A liberdade de Monique Medeiros continua provocando revolta em Leniel Borel. Em entrevista exibida pelo “Fantástico”, da TV Globo, neste domingo (7), o pai de Henry Borel voltou a falar sobre o desfecho do julgamento envolvendo a morte do menino e afirmou que não considera a decisão da Justiça justa diante da gravidade do caso que chocou o Brasil em 2021.
Durante a conversa, Leniel revelou que, no início das investigações, acreditava que Monique poderia estar sendo manipulada ou até impedida de falar livremente sobre as agressões sofridas pelo filho. Segundo ele, sua percepção mudou completamente conforme teve acesso às provas reunidas no processo.
“O que eu achei, eu falei: ‘Opa, ela está sendo comedida, retraída, em cárcere privado e impedida de falar’. Era isso que eu achava, né? Eu imaginava que ela poderia estar protegendo o assassino do filho dela. Eu não imaginava! Porque o meu exemplo de mãe é a minha mãe. Eu não conseguia imaginar que uma mãe pode matar um filho”, declarou.
Ao longo da entrevista, o engenheiro afirmou acreditar que Monique Medeiros ainda omite detalhes importantes sobre as agressões sofridas por Henry antes da morte da criança.
“Pra mim, a mudança aconteceu, na minha opinião, quando eu começo a olhar os fatos, olhar tudo o que aconteceu, com as provas que a gente tinha. A Monique atua até hoje para esconder as agressões que o filho dela sofreu e recebeu. Ela nunca fala que realmente o Jairo agrediu, que ela sabia das agressões”, disse.
Monique foi condenada a 1 ano e 4 meses de detenção por omissão diante das agressões sofridas pelo filho. Como ela já havia permanecido presa preventivamente durante parte do processo, a Justiça considerou a pena integralmente cumprida.
Além disso, os jurados retiraram a acusação de homicídio doloso, enquanto a magistrada responsável concedeu perdão judicial em relação ao homicídio culposo.
Já o ex-vereador Dr.
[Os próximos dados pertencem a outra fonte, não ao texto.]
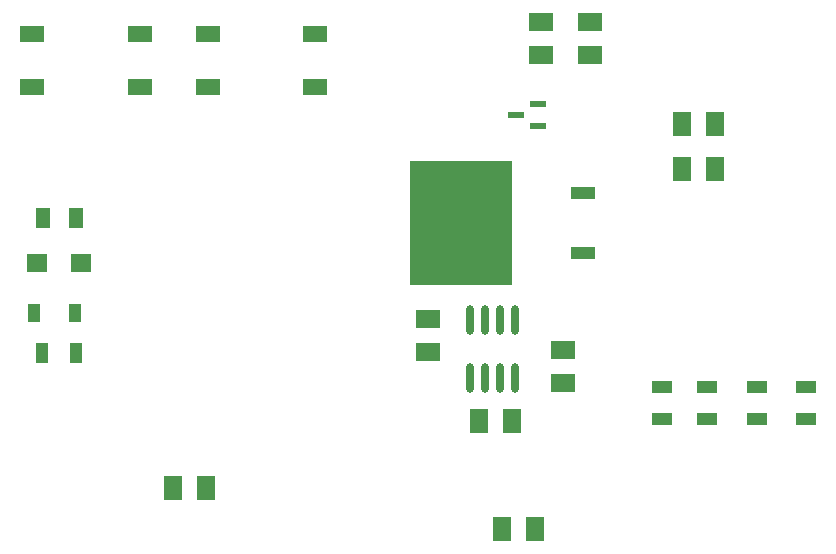
<source format=gtp>
G04*
G04 #@! TF.GenerationSoftware,Altium Limited,Altium Designer,19.1.7 (138)*
G04*
G04 Layer_Color=8421504*
%FSLAX25Y25*%
%MOIN*%
G70*
G01*
G75*
%ADD19R,0.06890X0.05906*%
%ADD20R,0.04331X0.06299*%
%ADD21R,0.04331X0.06693*%
%ADD22R,0.05118X0.07087*%
%ADD23R,0.08000X0.06000*%
%ADD24R,0.06000X0.08000*%
%ADD25O,0.02756X0.09843*%
%ADD26R,0.06693X0.04331*%
%ADD27R,0.05512X0.02362*%
%ADD28R,0.08268X0.05512*%
%ADD29R,0.33858X0.41732*%
%ADD30R,0.08268X0.03937*%
D19*
X145618Y319500D02*
D03*
X160382D02*
D03*
D20*
X158193Y303000D02*
D03*
X144807D02*
D03*
D21*
X147291Y289500D02*
D03*
X158709D02*
D03*
D22*
X147488Y334500D02*
D03*
X158512D02*
D03*
D23*
X321000Y290500D02*
D03*
Y279500D02*
D03*
X276000Y301000D02*
D03*
Y290000D02*
D03*
X313500Y389000D02*
D03*
Y400000D02*
D03*
X330000Y389000D02*
D03*
Y400000D02*
D03*
D24*
X191000Y244500D02*
D03*
X202000D02*
D03*
X304000Y267000D02*
D03*
X293000D02*
D03*
X311500Y231000D02*
D03*
X300500D02*
D03*
X371500Y366000D02*
D03*
X360500D02*
D03*
Y351000D02*
D03*
X371500D02*
D03*
D25*
X290000Y281354D02*
D03*
X295000D02*
D03*
X300000D02*
D03*
X305000D02*
D03*
X290000Y300646D02*
D03*
X295000D02*
D03*
X300000D02*
D03*
X305000D02*
D03*
D26*
X402000Y267685D02*
D03*
Y278315D02*
D03*
X369000Y267685D02*
D03*
Y278315D02*
D03*
X385500Y267685D02*
D03*
Y278315D02*
D03*
X354000Y267685D02*
D03*
Y278315D02*
D03*
D27*
X312740Y365260D02*
D03*
Y372740D02*
D03*
X305260Y369000D02*
D03*
D28*
X238413Y395819D02*
D03*
Y378181D02*
D03*
X202587D02*
D03*
Y395819D02*
D03*
X179913D02*
D03*
Y378181D02*
D03*
X144087D02*
D03*
Y395819D02*
D03*
D29*
X287130Y333091D02*
D03*
D30*
X327484Y343092D02*
D03*
Y323092D02*
D03*
M02*

</source>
Jairinho foi condenado a 43 anos, 9 meses e 20 dias de prisão pelos crimes de homicídio duplamente qualificado, tortura e coação no curso do processo.
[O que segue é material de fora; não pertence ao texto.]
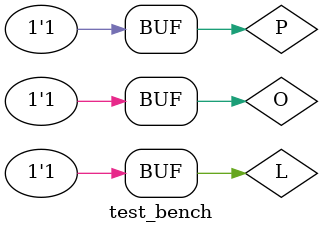
<source format=v>
module test_bench;
  wire X;
  reg L,P,O;

  nand_implement F(L,P,O,X);

  initial begin
    L = 1'b0; P = 1'b0; O = 1'b0; #20;
    L = 1'b0; P = 1'b0; O = 1'b1; #20;
    L = 1'b0; P = 1'b1; O = 1'b0; #20;
    L = 1'b0; P = 1'b1; O = 1'b1; #20;
    L = 1'b1; P = 1'b0; O = 1'b0; #20;
    L = 1'b1; P = 1'b0; O = 1'b1; #20;
    L = 1'b1; P = 1'b1; O = 1'b0; #20;
    L = 1'b1; P = 1'b1; O = 1'b1; #20;
  end

  initial begin
    $monitor($time, "L=%b, P=%b, O=%b, X=%b",L,P,O,X);
  end

  initial begin
    $dumpfile("dumpfile.vcd");
    $dumpvars(1,test_bench);
  end

endmodule
    

</source>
Ao comentar a diferença entre as condenações, Leniel Borel fez o desabafo mais forte da entrevista e afirmou que considera a decisão uma injustiça não apenas com Henry, mas também com outras crianças vítimas de violência.
“Não houve justiça pelo Henry. Não ver a Monique sendo condenada na mesma proporção… Porque, para mim, eu, Leniel, como pai, o Jairo é perverso, terrível, um monstro, sádico. Mas a Monique é muito pior, porque ela é mãe. Nós não esperamos, eu não esperava, que uma mãe não protegesse o filho dela. Então, quando eu vejo essa decisão, é uma injustiça muito grande com o Henry e com todas as crianças deste país que estão perdendo a sua vida”, afirmou.
Mais de cinco anos após a morte de Henry Borel, Leniel segue defendendo mudanças na forma como casos de violência contra crianças são tratados pela Justiça brasileira.